At least one major piece of UNIX backup software is so worried by this that it simply refuses to write to a tape a second time until that tape is ready to be erased; this from the amanda FAQ (which specifically mentions bus resets as a problem area):

Why does Amanda not append to a tape?

One run of Amanda = one (set of) tapes. Amanda opens the tape device once, writes all the images and filemarks, and closes the device once. Using that sequence, there is no possibility that other programs interrupt the sequence and rewind the tape, without Amanda noticing.

Doing "mt -f /dev/st0 status" could be enough, or even "amcheck daily". Also, an error like a scsi bus reset implies a rewind.

If Amanda would close and reopen the tape drive for each backup image, there is a window of vulnerability that the tape gets rewound accidentally, and the next image will overwrite all the good backups on the tape. And you wouldn't know unless you tried to restore from the tape.

When appending to a tape, there is the possibility that, between the time that Amanda positions to the last image (that already is not really trivial!), and opening the device for writing, a tape rewind happens, and in that case Amanda would happily erase ALL of the tape, containing possibly many days worth of backup.

Bacula similarly addresses the issue by never closing the tape device, so noone else can open it wrongly while a tape is loaded. But that doesn't get around the bus reset problem.

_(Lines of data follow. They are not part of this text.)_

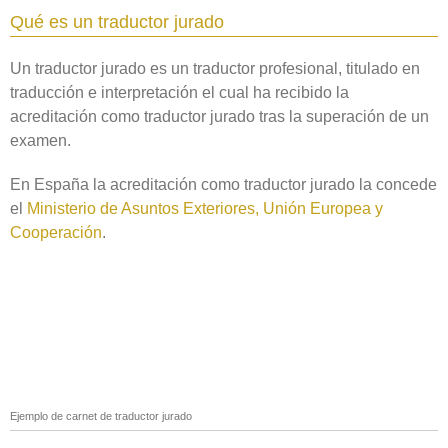
Qué es un traductor jurado
Un traductor jurado es un traductor profesional, titulado en
traducción e interpretación el cual ha recibido la
acreditación como traductor jurado tras la superación de un
examen.
En España la acreditación como traductor jurado la concede
el
Ministerio de Asuntos Exteriores, Unión Europea y
Cooperación
.
Ejemplo de carnet de traductor jurado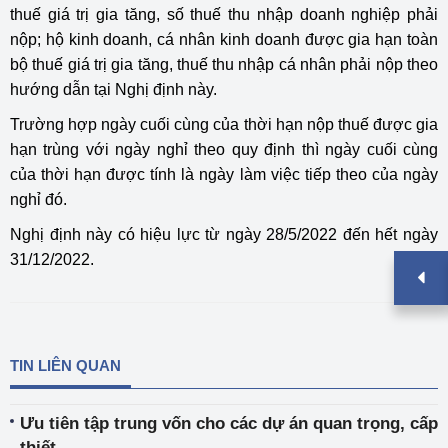
thuế giá trị gia tăng, số thuế thu nhập doanh nghiệp phải
nộp; hộ kinh doanh, cá nhân kinh doanh được gia hạn toàn
bộ thuế giá trị gia tăng, thuế thu nhập cá nhân phải nộp theo
hướng dẫn tại Nghị định này.
Trường hợp ngày cuối cùng của thời hạn nộp thuế được gia
hạn trùng với ngày nghỉ theo quy định thì ngày cuối cùng
của thời hạn được tính là ngày làm việc tiếp theo của ngày
nghỉ đó.
Nghị định này có hiệu lực từ ngày 28/5/2022 đến hết ngày
31/12/2022.
TIN LIÊN QUAN
Ưu tiên tập trung vốn cho các dự án quan trọng, cấp
thiết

Essentially, this is a problem, and it's a hard one. I might argue that your backup hardware should be sufficiently rock-solid that these don't happen often; if FC seems particularly prone to these, it's time to get a SAS tape drive instead, or at least directly-attach the tape device to the backup server in order to remove fibre switches etc. from the path. Other than that, I can't see how you can do much more than you have, since you caught the problem before the usual point, ie "our restores don't work, we're screwed".